Wednesday, September 9, 2015

A Slow & Steady Strategy

For most of my life I resisted moving through life at a slow and steady pace. I participated in a number of extreme sports that required hitting balls, moving fast, running sled dogs, jumping out of planes, and skiing in water and on snow. Slow, in my opinion back then, was for slackers. I was not into taking small steps. Everything was leaps forward into the dark caves, or through the woods without fear. Good ol' days for sure.

Quilting is not like that. Quilting is about having a strategy that takes time and places value on thinking before cutting, measuring, planning and then piecing. Slowly. Steadily. 

I had a number of those 6.5" Halloween print squares from last year's swap. I figured that I could cut them in half, and then cut one of the halves in half again. I trimmed them down to a 5.5" square and joined five of them in five rows. They end up being a 24" square table topper. The back side is flipped over to show a more moderate expression in case the recipient thinks the top is too busy. It is quilted and the binding waits to be hand sewn for the finish.

There were two blocks leftover that will go into the mug rug next. I'll buy one of those glass jarred candles to go with the table topper and a mug to go with the mug rug, which needs to be made next.

I try to slow down. Honestly. And then some voice deep inside my head tells me to get up and DO something. I think that I have invited a lot of voices to join the chorus in my head since starting this fabric art. 
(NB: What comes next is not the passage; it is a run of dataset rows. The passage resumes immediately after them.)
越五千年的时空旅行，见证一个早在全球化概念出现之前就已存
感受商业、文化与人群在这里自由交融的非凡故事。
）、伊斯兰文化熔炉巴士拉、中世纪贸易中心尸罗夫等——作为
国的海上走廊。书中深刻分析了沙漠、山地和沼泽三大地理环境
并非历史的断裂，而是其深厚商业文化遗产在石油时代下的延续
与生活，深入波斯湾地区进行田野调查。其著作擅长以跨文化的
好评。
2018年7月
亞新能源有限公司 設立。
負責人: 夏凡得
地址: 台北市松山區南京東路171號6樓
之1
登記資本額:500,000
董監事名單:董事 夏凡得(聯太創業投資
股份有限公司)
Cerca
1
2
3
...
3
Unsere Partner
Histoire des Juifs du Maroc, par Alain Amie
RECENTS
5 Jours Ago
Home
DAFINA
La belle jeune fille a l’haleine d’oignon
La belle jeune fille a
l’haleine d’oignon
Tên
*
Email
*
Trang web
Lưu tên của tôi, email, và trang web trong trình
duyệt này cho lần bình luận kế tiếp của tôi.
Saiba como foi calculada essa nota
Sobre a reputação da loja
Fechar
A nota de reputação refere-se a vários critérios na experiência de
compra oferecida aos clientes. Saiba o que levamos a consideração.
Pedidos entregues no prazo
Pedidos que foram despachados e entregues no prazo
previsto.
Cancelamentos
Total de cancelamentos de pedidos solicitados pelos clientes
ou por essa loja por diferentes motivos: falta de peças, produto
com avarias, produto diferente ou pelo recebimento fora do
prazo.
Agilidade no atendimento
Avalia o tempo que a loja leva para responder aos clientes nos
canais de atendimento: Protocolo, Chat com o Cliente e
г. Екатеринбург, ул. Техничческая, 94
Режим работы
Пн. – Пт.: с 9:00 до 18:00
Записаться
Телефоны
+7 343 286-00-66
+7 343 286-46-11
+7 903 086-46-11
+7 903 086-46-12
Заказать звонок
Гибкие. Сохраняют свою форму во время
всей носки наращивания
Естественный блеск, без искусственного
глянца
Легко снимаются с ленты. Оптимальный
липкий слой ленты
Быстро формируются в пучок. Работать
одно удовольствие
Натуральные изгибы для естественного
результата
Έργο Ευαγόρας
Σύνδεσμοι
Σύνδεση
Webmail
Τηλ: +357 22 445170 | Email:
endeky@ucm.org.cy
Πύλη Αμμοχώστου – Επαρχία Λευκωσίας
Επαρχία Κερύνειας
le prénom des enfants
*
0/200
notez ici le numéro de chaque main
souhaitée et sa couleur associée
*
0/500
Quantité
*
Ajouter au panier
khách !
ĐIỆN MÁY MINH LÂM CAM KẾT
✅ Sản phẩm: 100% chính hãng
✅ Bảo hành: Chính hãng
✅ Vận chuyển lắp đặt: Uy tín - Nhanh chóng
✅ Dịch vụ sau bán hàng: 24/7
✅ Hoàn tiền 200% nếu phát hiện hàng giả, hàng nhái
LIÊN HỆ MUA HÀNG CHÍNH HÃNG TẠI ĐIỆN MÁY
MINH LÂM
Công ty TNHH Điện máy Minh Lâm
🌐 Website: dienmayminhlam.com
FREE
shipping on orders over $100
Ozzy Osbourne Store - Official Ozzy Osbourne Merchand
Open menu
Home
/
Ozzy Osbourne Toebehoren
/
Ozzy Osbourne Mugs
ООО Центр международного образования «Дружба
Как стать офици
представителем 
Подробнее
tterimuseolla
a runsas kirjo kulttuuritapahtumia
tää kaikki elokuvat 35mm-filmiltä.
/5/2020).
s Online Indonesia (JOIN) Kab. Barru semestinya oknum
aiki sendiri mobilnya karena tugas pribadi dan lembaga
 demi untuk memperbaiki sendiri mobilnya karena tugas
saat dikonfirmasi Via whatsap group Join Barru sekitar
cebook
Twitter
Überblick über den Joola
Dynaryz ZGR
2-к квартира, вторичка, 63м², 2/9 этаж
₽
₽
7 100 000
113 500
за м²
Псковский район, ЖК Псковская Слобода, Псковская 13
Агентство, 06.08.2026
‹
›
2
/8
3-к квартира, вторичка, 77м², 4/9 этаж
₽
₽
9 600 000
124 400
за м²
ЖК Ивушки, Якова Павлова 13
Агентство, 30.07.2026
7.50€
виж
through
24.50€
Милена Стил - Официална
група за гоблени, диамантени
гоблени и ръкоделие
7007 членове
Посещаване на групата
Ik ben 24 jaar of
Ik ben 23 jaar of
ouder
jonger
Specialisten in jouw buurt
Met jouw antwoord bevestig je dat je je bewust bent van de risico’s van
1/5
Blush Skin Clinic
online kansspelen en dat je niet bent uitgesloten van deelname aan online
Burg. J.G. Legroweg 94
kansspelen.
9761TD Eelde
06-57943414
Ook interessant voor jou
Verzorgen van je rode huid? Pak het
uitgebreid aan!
I've had to sort through them and make my own choices to do my own work. When I think about freedom and choice, I know that people stormed the Capital at various times to get personal freedom, and while I might have it on most of those political and religious levels, I still fight a battle inside that wants to give me permission to take a nap rather than to work myself into exhaustion. The other voice of that issue tells me that there is enough time to rest when I am dead. Jeeze. Seriously. And I have said it often. I am a person who resists a rest.

I felt so driven to make quilts for all my family members. I pushed myself to do them. And now that I am almost finished with 'the great plan', I can slow down and work at a more civilized pace. I think. Oh sure, that's what gets me in trouble. Thinking.